In a division of property and assets case captioned Roth v. Roth the Wife appealed the Final Judgment of divorce. The parties were married for twenty-nine years. At the time of the hearing, the Wife was fifty-eight and the Husband was seventy-four. Both of the parties worked in the automotive industry. The Husband was the primary income earner during the marriage. The Wife was a stay-at-home parent after the parties’ son was born, and returned to the workforce when their son was in high school.
During the marriage, the Husband was in a car accident and suffered injuries. The Husband and Wife filed suit and recovered $28,154.64. The Wife withdrew approximately $13,000.00 of the settlement proceeds the day before she left the parties’ marital home.
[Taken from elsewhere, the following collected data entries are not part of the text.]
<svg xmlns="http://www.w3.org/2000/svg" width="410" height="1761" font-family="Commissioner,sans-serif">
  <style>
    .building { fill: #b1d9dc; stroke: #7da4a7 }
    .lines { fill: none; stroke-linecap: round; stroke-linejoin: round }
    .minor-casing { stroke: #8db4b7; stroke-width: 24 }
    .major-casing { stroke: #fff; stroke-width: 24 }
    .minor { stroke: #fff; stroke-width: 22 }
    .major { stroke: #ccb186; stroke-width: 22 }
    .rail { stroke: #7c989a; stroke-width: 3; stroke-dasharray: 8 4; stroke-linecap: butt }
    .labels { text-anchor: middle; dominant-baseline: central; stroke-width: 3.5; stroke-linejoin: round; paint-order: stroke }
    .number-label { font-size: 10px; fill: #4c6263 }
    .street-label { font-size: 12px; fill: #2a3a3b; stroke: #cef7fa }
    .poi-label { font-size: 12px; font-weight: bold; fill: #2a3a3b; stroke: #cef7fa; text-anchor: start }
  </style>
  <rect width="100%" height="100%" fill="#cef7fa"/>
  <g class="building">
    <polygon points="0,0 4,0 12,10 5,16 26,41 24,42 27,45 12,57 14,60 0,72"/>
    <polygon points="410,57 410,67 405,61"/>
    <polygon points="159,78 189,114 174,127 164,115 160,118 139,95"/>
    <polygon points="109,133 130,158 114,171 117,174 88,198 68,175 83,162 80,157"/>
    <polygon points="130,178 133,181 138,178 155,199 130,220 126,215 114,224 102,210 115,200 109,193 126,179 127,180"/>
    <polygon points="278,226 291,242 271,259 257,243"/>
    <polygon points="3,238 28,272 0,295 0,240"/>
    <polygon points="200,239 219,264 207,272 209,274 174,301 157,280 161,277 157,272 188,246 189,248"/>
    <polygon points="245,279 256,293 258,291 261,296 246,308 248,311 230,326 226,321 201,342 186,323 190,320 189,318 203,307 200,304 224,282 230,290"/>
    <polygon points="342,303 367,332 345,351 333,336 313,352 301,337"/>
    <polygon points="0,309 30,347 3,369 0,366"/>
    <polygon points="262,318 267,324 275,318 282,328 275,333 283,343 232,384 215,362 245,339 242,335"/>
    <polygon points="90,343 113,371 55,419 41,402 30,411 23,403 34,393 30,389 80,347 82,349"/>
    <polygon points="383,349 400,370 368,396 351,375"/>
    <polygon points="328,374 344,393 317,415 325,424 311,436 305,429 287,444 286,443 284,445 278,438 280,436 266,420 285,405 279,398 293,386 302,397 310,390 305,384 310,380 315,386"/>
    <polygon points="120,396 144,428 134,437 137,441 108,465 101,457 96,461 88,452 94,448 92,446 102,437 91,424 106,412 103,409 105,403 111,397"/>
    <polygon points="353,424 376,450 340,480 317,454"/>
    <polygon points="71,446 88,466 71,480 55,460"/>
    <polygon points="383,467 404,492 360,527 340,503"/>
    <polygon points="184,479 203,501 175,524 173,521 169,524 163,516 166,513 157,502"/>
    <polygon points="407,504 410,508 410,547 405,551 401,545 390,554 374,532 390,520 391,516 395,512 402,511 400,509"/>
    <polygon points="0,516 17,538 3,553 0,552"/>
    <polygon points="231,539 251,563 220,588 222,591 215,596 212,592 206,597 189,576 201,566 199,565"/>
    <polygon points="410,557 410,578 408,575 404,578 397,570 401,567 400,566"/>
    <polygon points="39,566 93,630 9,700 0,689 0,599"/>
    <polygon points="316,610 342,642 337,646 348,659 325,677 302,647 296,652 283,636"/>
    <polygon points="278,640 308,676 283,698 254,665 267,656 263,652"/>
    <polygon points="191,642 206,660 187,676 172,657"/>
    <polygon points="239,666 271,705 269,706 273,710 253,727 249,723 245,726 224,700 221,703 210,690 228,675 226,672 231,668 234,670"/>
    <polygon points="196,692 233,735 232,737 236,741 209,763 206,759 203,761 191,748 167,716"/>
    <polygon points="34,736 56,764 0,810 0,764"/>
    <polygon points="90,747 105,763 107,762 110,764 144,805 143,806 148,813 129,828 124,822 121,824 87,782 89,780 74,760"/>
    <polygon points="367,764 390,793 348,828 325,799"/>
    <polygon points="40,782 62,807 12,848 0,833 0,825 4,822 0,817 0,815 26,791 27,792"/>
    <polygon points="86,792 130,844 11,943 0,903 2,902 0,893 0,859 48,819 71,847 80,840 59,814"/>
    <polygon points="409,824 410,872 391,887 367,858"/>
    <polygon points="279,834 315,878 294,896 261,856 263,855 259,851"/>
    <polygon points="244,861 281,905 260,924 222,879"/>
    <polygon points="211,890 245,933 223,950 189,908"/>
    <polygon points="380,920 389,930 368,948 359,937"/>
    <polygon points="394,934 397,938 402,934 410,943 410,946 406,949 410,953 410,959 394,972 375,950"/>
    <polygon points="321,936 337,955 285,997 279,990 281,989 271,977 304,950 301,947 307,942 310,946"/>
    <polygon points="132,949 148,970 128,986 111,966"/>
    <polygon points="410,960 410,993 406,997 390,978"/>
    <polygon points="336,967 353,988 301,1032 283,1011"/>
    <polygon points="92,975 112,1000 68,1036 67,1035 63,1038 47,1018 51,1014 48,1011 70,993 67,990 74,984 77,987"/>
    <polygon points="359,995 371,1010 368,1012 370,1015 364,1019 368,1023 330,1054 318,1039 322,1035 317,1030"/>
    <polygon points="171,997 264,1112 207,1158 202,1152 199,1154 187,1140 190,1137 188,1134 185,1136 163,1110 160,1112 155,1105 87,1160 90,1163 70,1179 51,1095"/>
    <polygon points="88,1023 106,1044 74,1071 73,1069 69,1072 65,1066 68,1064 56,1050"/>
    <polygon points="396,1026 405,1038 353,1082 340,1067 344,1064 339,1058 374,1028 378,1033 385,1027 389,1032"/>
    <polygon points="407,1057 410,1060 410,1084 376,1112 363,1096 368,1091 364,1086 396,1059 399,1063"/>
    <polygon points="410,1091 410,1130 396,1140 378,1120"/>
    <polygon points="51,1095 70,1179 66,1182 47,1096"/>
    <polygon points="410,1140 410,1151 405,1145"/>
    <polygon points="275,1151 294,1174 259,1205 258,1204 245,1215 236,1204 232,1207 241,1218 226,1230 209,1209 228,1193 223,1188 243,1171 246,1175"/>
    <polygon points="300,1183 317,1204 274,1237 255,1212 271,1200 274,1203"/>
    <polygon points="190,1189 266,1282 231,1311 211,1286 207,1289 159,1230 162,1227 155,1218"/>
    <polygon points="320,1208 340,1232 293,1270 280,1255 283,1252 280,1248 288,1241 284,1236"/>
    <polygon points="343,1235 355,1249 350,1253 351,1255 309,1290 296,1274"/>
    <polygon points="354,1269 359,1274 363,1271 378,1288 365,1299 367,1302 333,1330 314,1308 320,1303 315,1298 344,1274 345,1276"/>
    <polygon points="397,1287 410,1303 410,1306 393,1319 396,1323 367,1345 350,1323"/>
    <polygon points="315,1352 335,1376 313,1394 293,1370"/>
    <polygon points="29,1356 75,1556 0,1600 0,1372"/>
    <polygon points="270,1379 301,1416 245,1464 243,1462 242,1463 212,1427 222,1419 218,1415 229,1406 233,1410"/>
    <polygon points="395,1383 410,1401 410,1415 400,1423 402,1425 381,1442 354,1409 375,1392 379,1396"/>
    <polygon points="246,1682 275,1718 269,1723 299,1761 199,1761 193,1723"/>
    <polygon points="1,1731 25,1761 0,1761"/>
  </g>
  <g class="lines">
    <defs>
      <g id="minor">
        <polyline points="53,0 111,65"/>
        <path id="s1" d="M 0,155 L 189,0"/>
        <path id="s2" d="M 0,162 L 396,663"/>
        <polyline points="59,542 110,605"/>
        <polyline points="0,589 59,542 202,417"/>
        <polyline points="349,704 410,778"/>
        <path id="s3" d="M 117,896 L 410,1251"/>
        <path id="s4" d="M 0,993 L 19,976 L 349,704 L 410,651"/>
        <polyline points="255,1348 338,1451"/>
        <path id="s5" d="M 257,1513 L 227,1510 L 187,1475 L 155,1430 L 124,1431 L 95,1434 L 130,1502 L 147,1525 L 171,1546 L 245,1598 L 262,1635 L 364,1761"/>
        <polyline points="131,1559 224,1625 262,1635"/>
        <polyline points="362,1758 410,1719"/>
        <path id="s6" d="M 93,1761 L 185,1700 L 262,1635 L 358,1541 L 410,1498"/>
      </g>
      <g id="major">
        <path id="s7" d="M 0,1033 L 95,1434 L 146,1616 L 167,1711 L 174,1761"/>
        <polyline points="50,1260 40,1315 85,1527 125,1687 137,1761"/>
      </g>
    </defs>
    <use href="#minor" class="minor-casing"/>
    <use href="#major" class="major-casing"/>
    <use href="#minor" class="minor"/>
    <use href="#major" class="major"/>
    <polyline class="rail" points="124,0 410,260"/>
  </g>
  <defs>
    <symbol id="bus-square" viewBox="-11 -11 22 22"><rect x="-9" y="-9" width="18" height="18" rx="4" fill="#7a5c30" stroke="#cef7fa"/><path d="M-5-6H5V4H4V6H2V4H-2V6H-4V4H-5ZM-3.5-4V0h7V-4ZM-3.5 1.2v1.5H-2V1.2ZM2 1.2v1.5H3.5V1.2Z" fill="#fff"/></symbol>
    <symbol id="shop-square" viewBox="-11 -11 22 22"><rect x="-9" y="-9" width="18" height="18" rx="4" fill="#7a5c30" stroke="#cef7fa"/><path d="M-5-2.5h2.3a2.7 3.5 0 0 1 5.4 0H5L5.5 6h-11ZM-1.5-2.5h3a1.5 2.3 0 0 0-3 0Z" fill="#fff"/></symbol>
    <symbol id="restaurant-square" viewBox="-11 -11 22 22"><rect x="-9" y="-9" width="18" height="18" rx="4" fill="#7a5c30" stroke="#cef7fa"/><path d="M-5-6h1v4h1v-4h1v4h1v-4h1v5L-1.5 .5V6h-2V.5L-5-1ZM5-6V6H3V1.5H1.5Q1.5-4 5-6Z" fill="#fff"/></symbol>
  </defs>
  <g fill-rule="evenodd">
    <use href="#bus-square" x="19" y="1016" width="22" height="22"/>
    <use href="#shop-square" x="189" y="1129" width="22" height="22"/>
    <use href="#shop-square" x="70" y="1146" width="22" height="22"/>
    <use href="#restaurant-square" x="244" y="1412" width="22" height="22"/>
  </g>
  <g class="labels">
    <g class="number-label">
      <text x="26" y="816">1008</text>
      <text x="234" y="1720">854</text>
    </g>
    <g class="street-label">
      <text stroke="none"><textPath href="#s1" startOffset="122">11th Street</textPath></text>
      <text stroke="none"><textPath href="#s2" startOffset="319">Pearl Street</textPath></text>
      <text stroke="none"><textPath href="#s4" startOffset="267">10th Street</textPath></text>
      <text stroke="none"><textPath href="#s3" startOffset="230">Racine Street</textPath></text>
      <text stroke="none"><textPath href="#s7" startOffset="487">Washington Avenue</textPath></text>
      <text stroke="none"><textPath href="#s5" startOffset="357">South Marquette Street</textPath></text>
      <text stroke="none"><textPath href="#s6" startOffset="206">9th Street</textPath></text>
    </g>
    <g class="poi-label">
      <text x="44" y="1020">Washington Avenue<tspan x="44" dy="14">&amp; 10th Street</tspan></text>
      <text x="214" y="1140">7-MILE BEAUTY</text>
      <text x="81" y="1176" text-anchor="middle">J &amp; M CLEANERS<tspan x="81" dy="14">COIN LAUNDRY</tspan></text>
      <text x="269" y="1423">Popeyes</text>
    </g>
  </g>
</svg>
The Wife testified that she used these funds to pay for her attorney’s fees and her living expenses. The Husband testified that he needed to use these funds to have an operation for an injury to his neck, because he could not afford it otherwise.
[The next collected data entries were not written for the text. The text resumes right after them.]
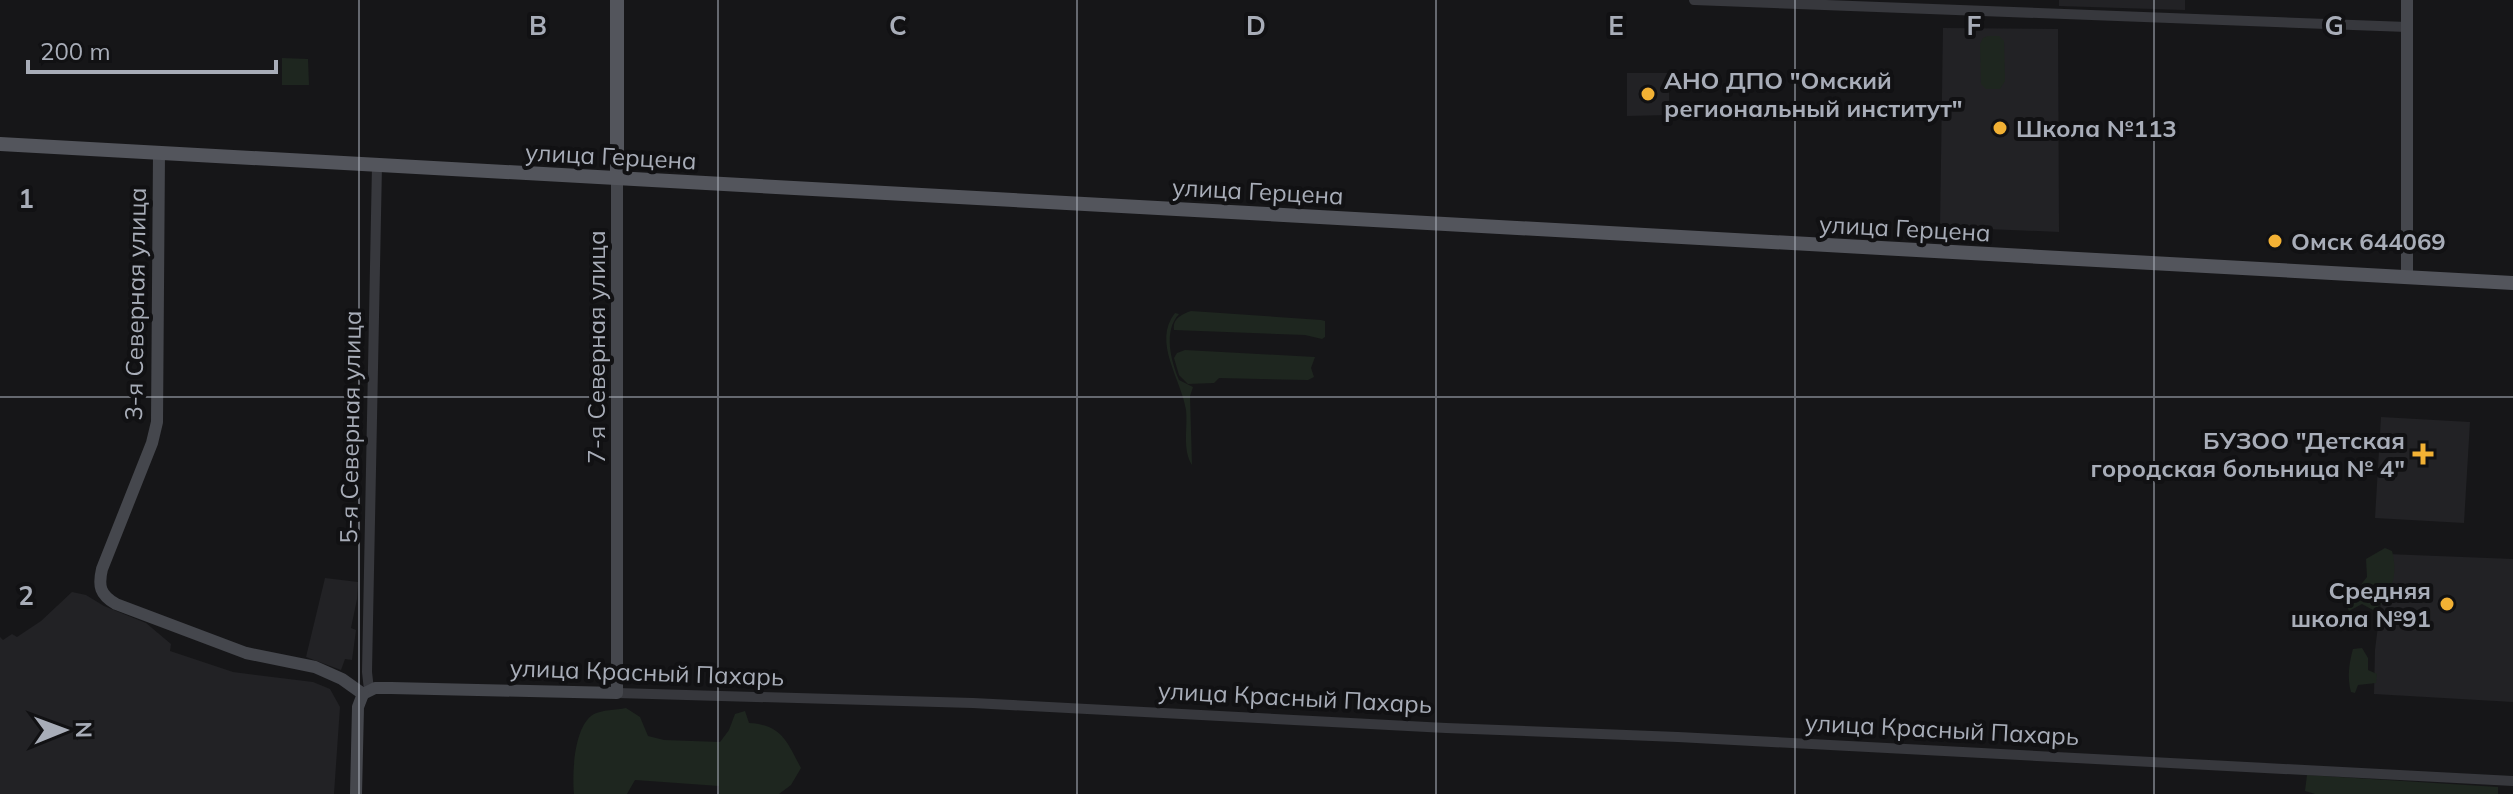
<svg xmlns="http://www.w3.org/2000/svg" width="2513" height="794" font-family="Mulish,sans-serif">
	<rect width="100%" height="100%" fill="#161618"/>
	<g fill="#222225">
		<path d="M2059,0H2185V10L2059,6Z"/>
		<path d="M1943,28L2058,29L2059,232L1940,227Z"/>
		<path d="M1627,73H1669V115L1627,116Z"/>
		<path d="M2381,417L2470,422L2464,523L2375,518Z"/>
		<path d="M2387,554L2513,559V702L2374,694L2375,650Z"/>
		<path d="M325,578L358,582L357,599L351,628L356,630L352,660L345,659L341,670L306,657Z"/>
		<path d="M72,592L86,595L104,606L146,623L171,644L170,651L233,672L313,682L330,689L340,707L334,794H0V637L3,640L12,634L17,637L41,621Z"/>
	</g>
	<g fill="#1e261f">
		<path d="M1988,36H1999L2004,41L2005,81L2000,89H1986L1981,84L1980,44L1983,38Z"/>
		<path d="M282,58L308,59L309,85H282Z"/>
		<path d="M1191,311L1321,320L1325,321V337L1322,339L1305,335L1174,330C1172,319 1182,314 1191,311Z"/>
		<path d="M1175,313L1179,314C1163,331 1171,361 1179,380L1193,387L1190,396L1192,465C1182,449 1188,428 1186,410C1181,378 1152,342 1175,313Z"/>
		<path d="M1185,350L1315,357L1311,368L1314,377L1308,380L1219,378L1214,383L1188,384L1179,375L1174,358L1177,353Z"/>
		<path d="M2385,548L2392,551C2398,572 2393,599 2373,610L2362,604L2349,611L2346,604L2367,577L2366,559Z"/>
		<path d="M2362,648L2368,658V670L2377,674L2376,683L2358,685L2355,693L2351,692C2347,678 2349,663 2353,649Z"/>
		<path d="M626,708L640,717L648,736L664,740L720,742L729,730L735,714L745,711L749,723C782,725 787,742 801,768L791,785L779,794H719V786L635,780L627,794H574C572,773 574,725 594,714C602,710 616,710 626,708Z"/>
		<path d="M2307,775L2498,787V794H2315L2305,791Z"/>
	</g>
	<g fill="none" stroke-linecap="round" stroke-linejoin="round">
		<g stroke="#37383d" stroke-width="10">
			<path d="M1694,0L2407,27"/>
			<path d="M369,690L367,672L377,165"/>
			<path d="M617,693L973,703L1446,728L1678,737L2513,781"/>
		</g>
		<g stroke="#45474d" stroke-width="12">
			<path d="M159,153L157,422L152,443L102,569C98,586 100,595 116,604L246,653L315,667L342,679L363,694"/>
			<path d="M2407,277V0"/>
			<path d="M363,694L375,688H391L617,693V178"/>
			<path d="M356,794L358,707L363,694"/>
		</g>
		<g stroke="#53555c" stroke-width="14">
			<path d="M617,0V178"/>
			<path d="M0,144L2513,283"/>
		</g>
	</g>
	<path fill="none" stroke="#a8adb8" stroke-width="2" stroke-opacity="0.55" d="M359,0V794M718,0V794M1077,0V794M1436,0V794M1795,0V794M2154,0V794M0,397H2513"/>
	<g fill="#f2b134" stroke="#111113" stroke-width="3">
		<circle cx="1648" cy="94" r="8"/>
		<circle cx="2000" cy="128" r="8"/>
		<circle cx="2275" cy="241" r="8"/>
		<path d="M2419 442h8v8h8v8h-8v8h-8v-8h-8v-8h8z"/>
		<circle cx="2447" cy="604" r="8"/>
	</g>
	<g text-anchor="middle" dominant-baseline="central" stroke-width="8" stroke-linejoin="round" paint-order="stroke">
		<g font-size="24" font-weight="bold" fill="#a8adb8" stroke="#111113" text-anchor="start">
			<text x="1664" y="80">АНО ДПО "Омский<tspan x="1664" dy="28">региональный институт"</tspan></text>
			<text x="2016" y="128">Школа №113</text>
			<text x="2291" y="241">Омск 644069</text>
			<text x="2405" y="440" text-anchor="end">БУЗОО "Детская<tspan x="2405" dy="28">городская больница № 4"</tspan></text>
			<text x="2431" y="590" text-anchor="end">Средняя<tspan x="2431" dy="28">школа №91</tspan></text>
		</g>
		<g font-size="24" fill="#a8adb8" stroke="#111113">
			<text transform="translate(611 156) rotate(3)">улица Герцена</text>
			<text transform="translate(1258 191) rotate(3)">улица Герцена</text>
			<text transform="translate(1905 228) rotate(3)">улица Герцена</text>
			<text transform="translate(135 304) rotate(-89)">3-я Северная улица</text>
			<text transform="translate(596 347) rotate(-90)">7-я Северная улица</text>
			<text transform="translate(350 427) rotate(-89)">5-я Северная улица</text>
			<text transform="translate(647 672) rotate(2)">улица Красный Пахарь</text>
			<text transform="translate(1295 697) rotate(3)">улица Красный Пахарь</text>
			<text transform="translate(1942 729) rotate(3)">улица Красный Пахарь</text>
		</g>
	</g>
	<g font-size="26" text-anchor="middle" font-weight="bold" fill="#a8adb8" stroke="#111113" stroke-width="8" stroke-linejoin="round" paint-order="stroke">
		<text x="538" y="35">B</text>
		<text x="898" y="35">C</text>
		<text x="1256" y="35">D</text>
		<text x="1616" y="35">E</text>
		<text x="1974" y="35">F</text>
		<text x="2334" y="35">G</text>
		<text x="26" y="208">1</text>
		<text x="26" y="605">2</text>
	</g>
	<g transform="translate(64 730) rotate(89)" stroke="#111113" stroke-width="6" paint-order="stroke">
	<path d="M0-6L14 30L0 20L-14 30Z" fill="#a8adb8"/>
	<text y="-12" font-size="22" font-weight="bold" text-anchor="middle" fill="#a8adb8">N</text>
	</g>
	<path d="M28 60v12h248v-12" fill="none" stroke="#a8adb8" stroke-width="4"/>
	<text x="40" y="60" font-size="24" fill="#a8adb8" stroke="#111113" stroke-width="6" paint-order="stroke">200 m</text>
</svg>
The Florida Court of Appeal ruled that in a personal injury case, a damage award is distributed in the following manner. First, payments for pain and suffering, disability, loss of consortium, and loss of ability to lead a normal life are considered to be nonmarital property. Payments for these loses belonged exclusively to the Husband. Second, economic damages which will occur subsequent to the termination of the marriage, including lost future wages and future medical expenses are considered to be nonmarital and belong exclusively to the Husband.
Third, payments for lost earning capacity and lost wages that accrued during the marriage, and medical expenses that were paid from marital funds during the marriage are considered to be marital assets and marital liabilities. These belonged to both of the parties and were part of the division of property and assets in this case.
Fourth, when there are personal injury funds for which no allocation is made, these funds are classified as marital.